[wg-parallel] About Lwt and Async

Mon Apr 29 15:57:48 BST 2013

On 29 Apr 2013, at 11:54, Jeremie Dimino <jdimino at janestreet.com> wrote:

> On Mon, Apr 29, 2013 at 11:48 AM, Anil Madhavapeddy <anil at recoil.org> wrote:
>> If I understand this right, Lwt exposes `wakeup` and `wakeup_later`,
>> and the latter defers the wakeup until the scheduler is entered again.
>> Therefore, `wakeup_later` is most similar to Async's model.
> 
> Almost.  The idea is that Lwt.wakeup_later pushes pending jobs to a
> global queue and they are run at the end of the topmost
> Lwt.wakeup/Lwt.wakeup_later, to avoid a stack overflow in some cases.
> 
>> I'm not sure if there are other ways in Lwt to interrupt a running
>> thread, aside from Lwt_preemptive.  Is it sufficient to alias Lwt.wakeup
>> to Lwt.wakeup_later?
> 
> Yes but that's not enough, we also need to remove the code running
> pending jobs from Lwt.wakeup/wakeup_later, put it in its own exported
> function, and call this function in the scheduler.  In scheduler-free
> environment the latter may have to be called in some hook or at the
> end of callbacks.

Got it. I don't have a feel for the performance impact of such deferred
scheduling, except that the difference between busy-spinning if there are
outstanding requests, vs dropping into select/kqueue/epoll more frequently
is very significant.

For example, the Arakoon folks anecdotally reported a 20x performance loss
between a direct Unix implementation of their database layer vs an Lwt
one.  A loss that large can only be explained by context switching or
pathological scheduling somewhere (given we know that Lwt doesn't result
in a lot more allocation on the major heap).
http://www.slideshare.net/eikke/arakoon (slide 14/15)
(I'm CCing Romain, who might have details).

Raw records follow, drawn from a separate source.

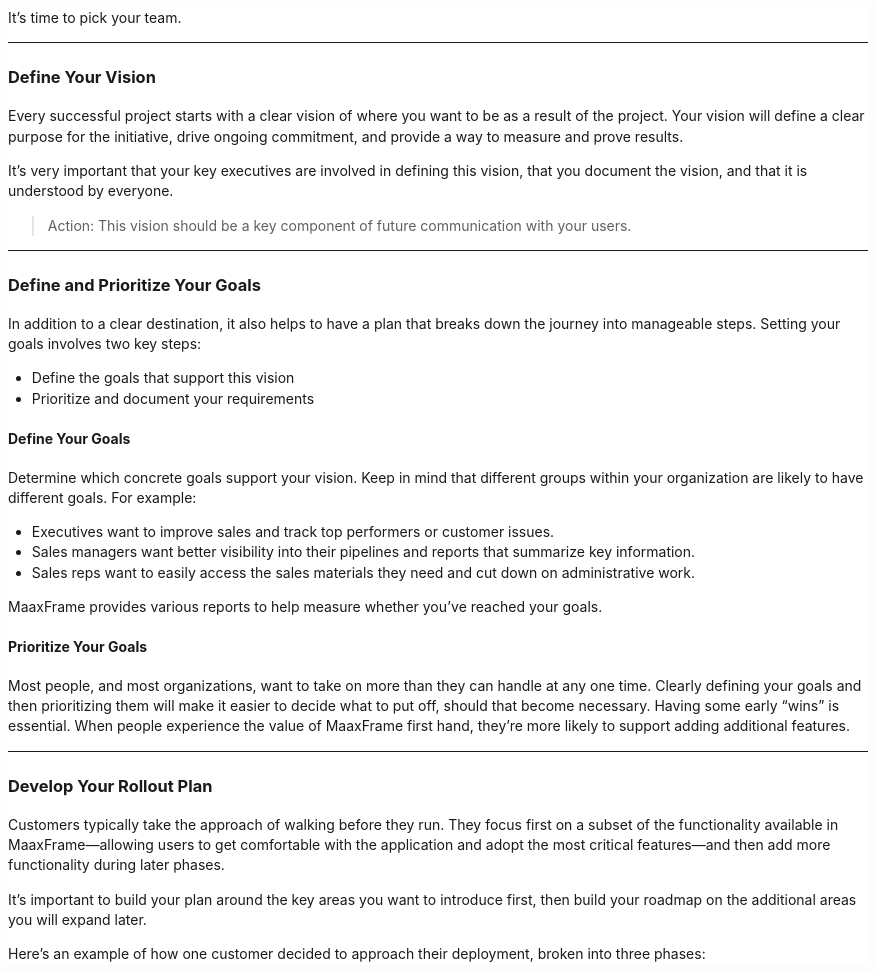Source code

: It’s time to pick your team.

---

### Define Your Vision

Every successful project starts with a clear vision of where you want to be as a result of the project. Your vision will define a clear purpose for the initiative, drive ongoing commitment, and provide a way to measure and prove results.

It’s very important that your key executives are involved in defining this vision, that you document the vision, and that it is understood by everyone.

> Action: This vision should be a key component of future communication with your users.

---

### Define and Prioritize Your Goals

In addition to a clear destination, it also helps to have a plan that breaks down the journey into manageable steps. Setting your goals involves two key steps:

* Define the goals that support this vision
* Prioritize and document your requirements

#### Define Your Goals

Determine which concrete goals support your vision. Keep in mind that different groups within your organization are likely to have different goals. For example:

* Executives want to improve sales and track top performers or customer issues.
* Sales managers want better visibility into their pipelines and reports that summarize key information.
* Sales reps want to easily access the sales materials they need and cut down on administrative work.

MaaxFrame provides various reports to help measure whether you’ve reached your goals.

#### Prioritize Your Goals

Most people, and most organizations, want to take on more than they can handle at any one time. Clearly defining your goals and then prioritizing them will make it easier to decide what to put off, should that become necessary. Having some early “wins” is essential. When people experience the value of MaaxFrame first hand, they’re more likely to support adding additional features.

---

### Develop Your Rollout Plan

Customers typically take the approach of walking before they run. They focus first on a subset of the functionality available in MaaxFrame—allowing users to get comfortable with the application and adopt the most critical features—and then add more functionality during later phases.

It’s important to build your plan around the key areas you want to introduce first, then build your roadmap on the additional areas you will expand later.

Here’s an example of how one customer decided to approach their deployment, broken into three phases:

Either way, this seems like a good time to establish a few simple
microbenchmarks such as a TCP iperf or HTTPbench, just to have a few
baseline numbers to evaluate such design decisions against.  I do believe
that the Async 'drop to scheduler' behaviour is far easier to understand
than Lwt's, but not if it costs an order of magnitude in I/O throughput.

-anil